EXCERPT TO READ -
0

Connect Microsoft Access database via odbc_connect in PHP like this:

$conn = odbc_connect("Driver={Microsoft Access Driver (*.mdb)};Dbq=mydatabase.mdb;Client_CSet=UTF-8;Server_CSet=UTF-8", "", "");

Execute the query like this:

odbc_exec($conn, "INSERT INTO mytable (id, name) VALUES ('1', 'Звезда')");

Open database in Microsoft Access. The Russian letters are displayed like shown below:

---------------------
id | name
---------------------
1  | Звезда

PHP-file is in UTF-8 encoding. So the word "Звезда" has UTF-8 representation. Windows system locale for non-unicode programs is Windows-1251.

How to fix encoding when connecting via odbc?

NoSkill
  • 718
  • 5
  • 15
  • The word "Звезда" in UTF-8 encoding is `\xd0\x97\xd0\xb2\xd0\xb5\xd0\xb7\xd0\xb4\xd0\xb0` but these bytes interpreted in code page _Windows-1251_ give the mojibake. I can't give a `php` proof however `"Звезда".encode('utf-8').decode('cp1251')` in `python` returns that weird mojibake string `'Звезда'`… – JosefZ Oct 21 '20 at 21:09
  • @JosefZ It's because my system locale for non-unicode programs is `Windows-1251`. So `odbc` simply interprets `UTF-8` encoded string `Звезда` as `Звезда` because my system locale for non-unicode programs is `Windows-1251`. And then this wierd string is stored to MS Access database, and MS Access interprets `Звезда` as `UNICODE` symbols. – NoSkill Oct 22 '20 at 12:48
  • I can confirm that Microsoft Access files are encoded in whatever Windows codepage was the default in the computer that created the file. As far as I know you need to `iconv()` or `mb_convert_encoding()` all around from/to UTF-8. – Álvaro González Oct 22 '20 at 17:36
  • @ÁlvaroGonzález Can you please explain how to solve this issue using encoding conversion? It seems that ODBC driver (or connection type) is not Unicode. How to send UTF-8 encoded data through non-unicode driver/connection? – NoSkill Oct 24 '20 at 14:01
  • You need to figure out the Access encoding (you already suggest it's probably Windows-1251) and encode *from* UTF-8 the text you send and encode *to* UTF-8 the text you receive, with the aforementioned functions. – Álvaro González Oct 24 '20 at 15:25
  • @ÁlvaroGonzález Starting with `Office 2000`, `Access` is using `UTF-16LE` (but it can handle `UTF-8` data too if a connection use `UTF-8` char-sets). `PHP` uses `UTF-8` in binary mode. The connection between `Access` and `PHP` via `ODBC` is probably `non-Unicode`, and uses `ANSI` char-set of current system locale (for me it's `Windows-1251`). So my question is how to fix encoding when connecting via `ODBC`, to send `Unicode` symbols to `Access`? – NoSkill Oct 24 '20 at 17:55
  • Sorry if I wasn't being precise (my only experience with Access from PHP is via ODBC). You can do `mb_convert_encoding($row['value'], 'UTF-8', 'Windows-1252);` when reading from DB and `mb_convert_encoding($value, 'Windows-1251', 'UTF-8')` when inserting or updating into DB. – Álvaro González Oct 24 '20 at 18:36
  • @Álvaro González But this is not unicode solution!!! This method will work only for `Cyrillic` letters that is present in `Windows-1251`! How about storing this string: `αβγδАБВГҐґԱԲაბგვⴀⴁⴂⴃ驚いた彼`? – NoSkill Oct 24 '20 at 20:04
  • [Windows-1251](https://en.wikipedia.org/wiki/Windows-1251) contains Latin and Cyrillic script, it cannot possibly encode Georgian, Chinese or Japanese. I understand you dislike this workaround (I do too), I'm only sharing my experience with Microsoft ODBC drivers (which if I'm not wrong are basically abandonware at present time). Perhaps you can find third-party drivers or try another library—I don't have experience to share about that. – Álvaro González Oct 25 '20 at 08:33
  • 1
    Found some workaround today... If i turn on `Use Unicode UTF-8 for worldwide language support ` in `Windows 10` `Region Settings` I able to store multilingual strings like `αβγδАБВГҐґԱԲაბგვⴀⴁⴂⴃ驚いた彼` via `PHP-ODBC` with no problem. But it still not a solution, it's just workaround. In this case Windows 10 simply uses Wide-String API for non-Unicode programs. – NoSkill Oct 25 '20 at 13:20

1 Answers1

0

PHP-ODBC is not Unicode driver. So PHP is treating the connection as ASCII-only. You not able to send Unicode characters to a database via PHP-ODBC.

EXERCISE AIM - In the thread on PHP and Access encoding, which Windows 10 Region Settings option let the poster store multilingual strings through PHP-ODBC? The listing isn't needed for this.

ENTRIES SUPPLIED -

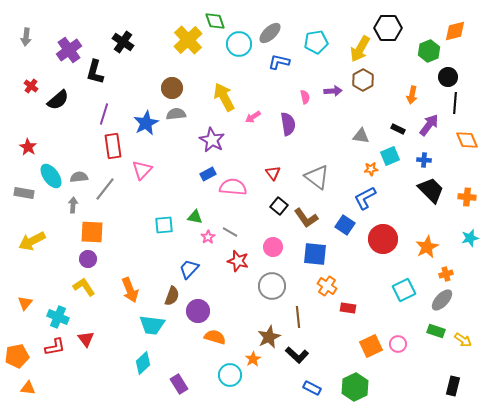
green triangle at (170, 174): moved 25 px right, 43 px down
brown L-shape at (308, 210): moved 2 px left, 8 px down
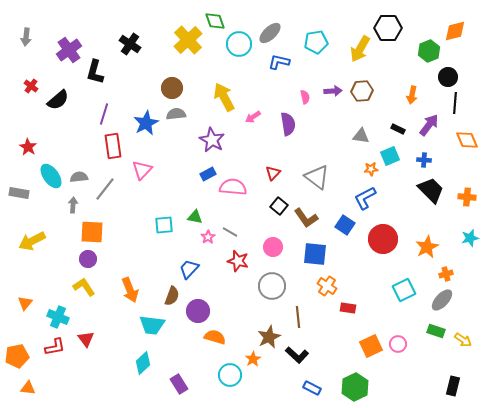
black cross at (123, 42): moved 7 px right, 2 px down
brown hexagon at (363, 80): moved 1 px left, 11 px down; rotated 25 degrees clockwise
red triangle at (273, 173): rotated 21 degrees clockwise
gray rectangle at (24, 193): moved 5 px left
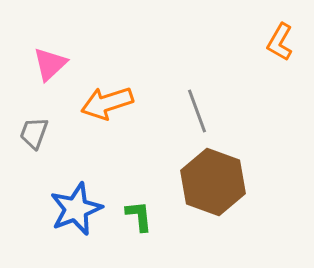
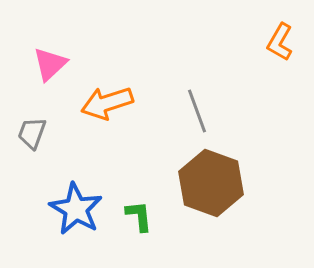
gray trapezoid: moved 2 px left
brown hexagon: moved 2 px left, 1 px down
blue star: rotated 20 degrees counterclockwise
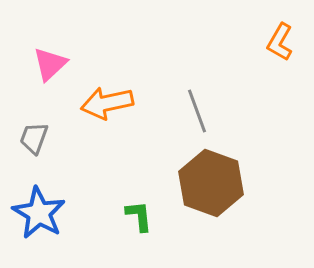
orange arrow: rotated 6 degrees clockwise
gray trapezoid: moved 2 px right, 5 px down
blue star: moved 37 px left, 4 px down
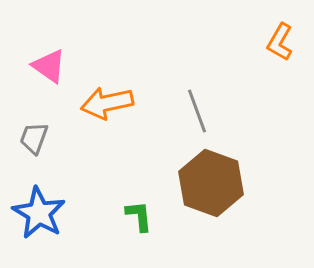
pink triangle: moved 1 px left, 2 px down; rotated 42 degrees counterclockwise
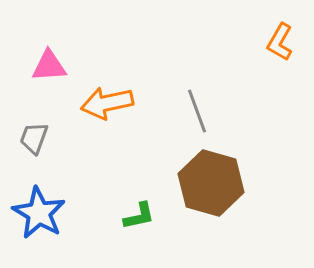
pink triangle: rotated 39 degrees counterclockwise
brown hexagon: rotated 4 degrees counterclockwise
green L-shape: rotated 84 degrees clockwise
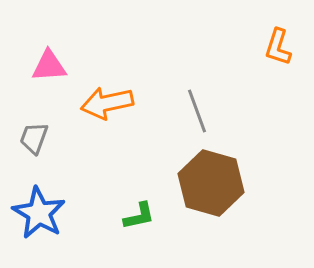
orange L-shape: moved 2 px left, 5 px down; rotated 12 degrees counterclockwise
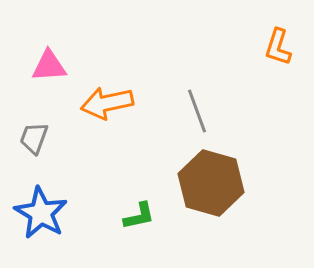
blue star: moved 2 px right
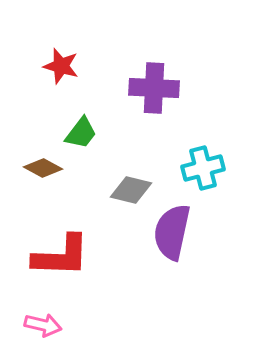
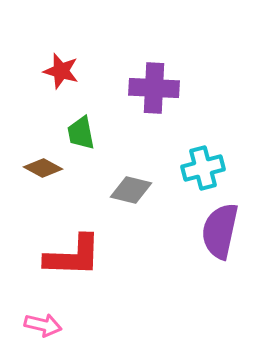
red star: moved 5 px down
green trapezoid: rotated 132 degrees clockwise
purple semicircle: moved 48 px right, 1 px up
red L-shape: moved 12 px right
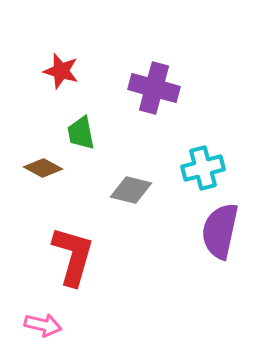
purple cross: rotated 12 degrees clockwise
red L-shape: rotated 76 degrees counterclockwise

WORKED SOLUTION - Use Unicode UTF-8 for worldwide language support